# Bear lights out ?



## OKIEBOWHNTR (Sep 2, 2008)

Anyone have a review on Bear lights out ? Thinking of buying one need some input ?


----------



## 1dedcoyote (Dec 28, 2008)

I just bought one and had it set up yesterday. I have been shooting an old Golden Eagle for the last 3 years, so I don't have much to compare it to. It is a world of difference from my old bow. I put about 50 arrows though it at the pro shop and was amazed at the groups and smooth draw. I am on a budget so to me, I couldn't beat the price for the features included on the bow. I didn't buy the package bow, and was able to purchase used components that I think are better than the package deal and for about the same price. Just my 2 cents...


----------



## David Wallen (Jun 9, 2007)

Shot one the other day at a pro shop and loved it. Very smooth and forgiving! Shot a tight 5 arrow group right off the shelf.
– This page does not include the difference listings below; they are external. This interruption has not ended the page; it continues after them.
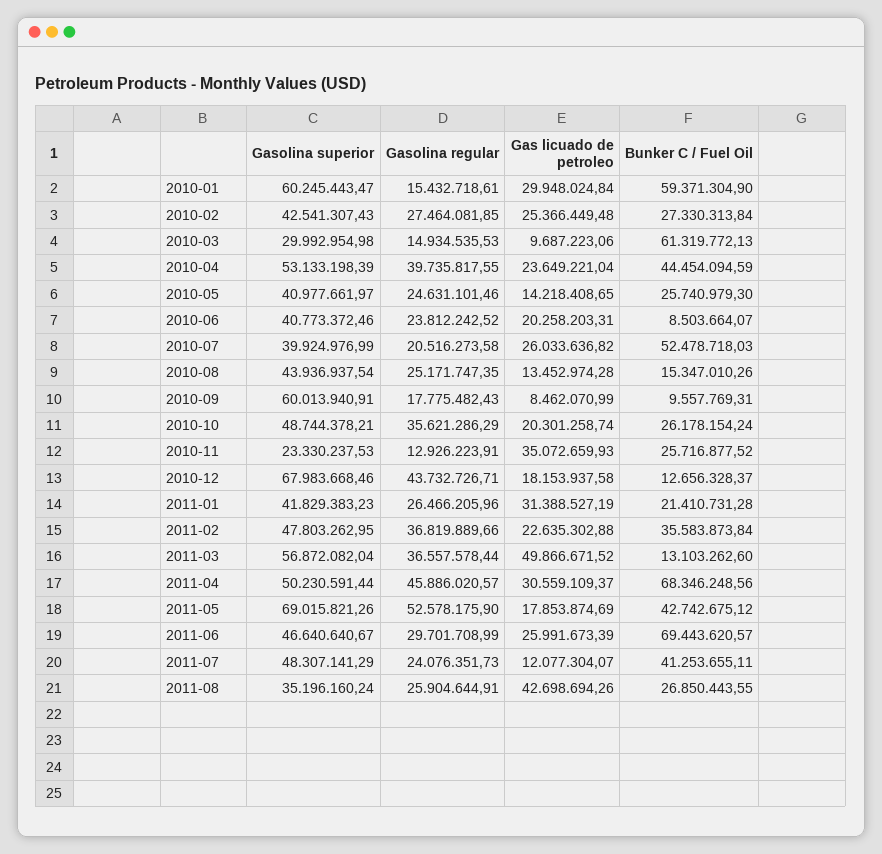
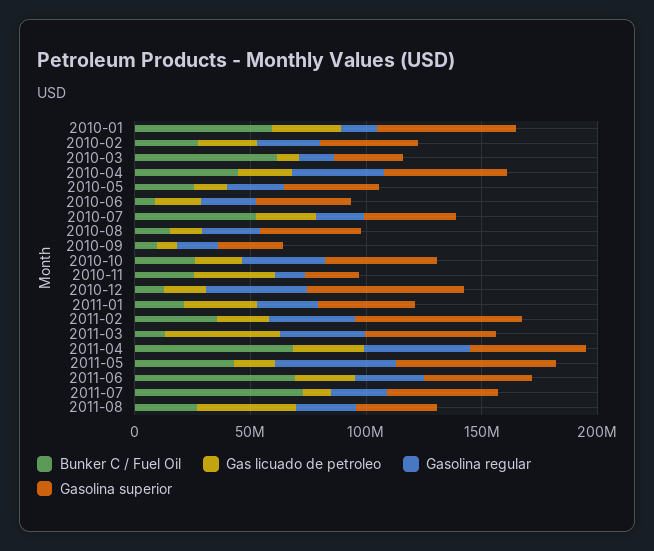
  {
    "Gasolina superior": {
      "2010-01": 60245443.47,
      "2010-02": 42541307.43,
      "2010-03": 29992954.98,
      "2010-04": 53133198.39,
      "2010-05": 40977661.97,
      "2010-06": 40773372.46,
      "2010-07": 39924976.99,
      "2010-08": 43936937.54,
-     "2010-09": 60013940.91,
+     "2010-09": 30000000,
      "2010-10": 48744378.21,
      "2010-11": 23330237.53,
      "2010-12": 67983668.46,
      "2011-01": 41829383.23,
-     "2011-02": 47803262.95,
+     "2011-02": 70000000,
      "2011-03": 56872082.04,
      "2011-04": 50230591.44,
      "2011-05": 69015821.26,
      "2011-06": 46640640.67,
      "2011-07": 48307141.29,
      "2011-08": 35196160.24
    },
    "Gasolina regular": {
      "2010-01": 15432718.61,
      "2010-02": 27464081.85,
      "2010-03": 14934535.53,
      "2010-04": 39735817.55,
      "2010-05": 24631101.46,
      "2010-06": 23812242.52,
      "2010-07": 20516273.58,
      "2010-08": 25171747.35,
      "2010-09": 17775482.43,
      "2010-10": 35621286.29,
      "2010-11": 12926223.91,
      "2010-12": 43732726.71,
      "2011-01": 26466205.96,
      "2011-02": 36819889.66,
      "2011-03": 36557578.44,
      "2011-04": 45886020.57,
      "2011-05": 52578175.9,
      "2011-06": 29701708.99,
      "2011-07": 24076351.73,
      "2011-08": 25904644.91
    },
    "Gas licuado de petroleo": {
      "2010-01": 29948024.84,
      "2010-02": 25366449.48,
      "2010-03": 9687223.06,
      "2010-04": 23649221.04,
      "2010-05": 14218408.65,
      "2010-06": 20258203.31,
      "2010-07": 26033636.82,
      "2010-08": 13452974.28,
      "2010-09": 8462070.99,
      "2010-10": 20301258.74,
      "2010-11": 35072659.93,
      "2010-12": 18153937.58,
      "2011-01": 31388527.19,
      "2011-02": 22635302.88,
      "2011-03": 49866671.52,
      "2011-04": 30559109.37,
      "2011-05": 17853874.69,
      "2011-06": 25991673.39,
      "2011-07": 12077304.07,
      "2011-08": 42698694.26
    },
    "Bunker C / Fuel Oil": {
      "2010-01": 59371304.9,
      "2010-02": 27330313.84,
      "2010-03": 61319772.13,
      "2010-04": 44454094.59,
      "2010-05": 25740979.3,
      "2010-06": 8503664.07,
      "2010-07": 52478718.03,
      "2010-08": 15347010.26,
      "2010-09": 9557769.31,
      "2010-10": 26178154.24,
      "2010-11": 25716877.52,
      "2010-12": 12656328.37,
      "2011-01": 21410731.28,
      "2011-02": 35583873.84,
      "2011-03": 13103262.6,
      "2011-04": 68346248.56,
      "2011-05": 42742675.12,
      "2011-06": 69443620.57,
-     "2011-07": 41253655.11,
+     "2011-07": 70000000,
      "2011-08": 26850443.55
    }
  }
I'll prob get the Dark Horse for target shooting and turkey hunting from the Doulble Bull.


----------



## NY911 (Dec 12, 2004)

Do a quick search here - tons of great info on a great little bow!


----------



## GCH (Jan 2, 2009)

*BEAR lights out*

I bought a lights out a mouth ago..I love but I don't have anything to compare to..This is my first bow I ever shot..I shot at a 3d target today and got a 2 inch group..

George


----------



## redneckarcher29 (Oct 13, 2005)

It's a very nice bow. And shoots very wel, well for the archer that I know who has one


----------



## pernluc (Jun 18, 2006)

*Lights out.*

Ive shot almost every bow you can imagine. I bought one of these during bow season and set it up. For the money its a great bow period. ! thing though, keep the strings well lubed and the servings around the lower cam well waxed and it will wear fine. I killed several deer with it and there were no problems at all.


----------



## DaJester (Jan 9, 2009)

I'm looking at one now, thanks to those that have replied with feedback it will help with making a decision.


----------



## cr0ck1 (Jan 8, 2009)

I just started bow hunting.. i just recieved my lights out bow in the mail from dicks sporting goods.. it seems solid.. i still gotta go get it setup and shoot it tho.


----------



## dnm (Dec 7, 2008)

Ive got one and I love it. Its pretty quiet and Ive been able to get great groups with it


----------



## dynatec2.0 (Mar 30, 2004)

My buddy has one and he likes it. Seems to be a good little bow, But don't limit yourself on that model or brand there are other great bows out there that have that same price range also. Do your self a favor and shoot as many bows as you can before choosing a bow. Hope this helps.


----------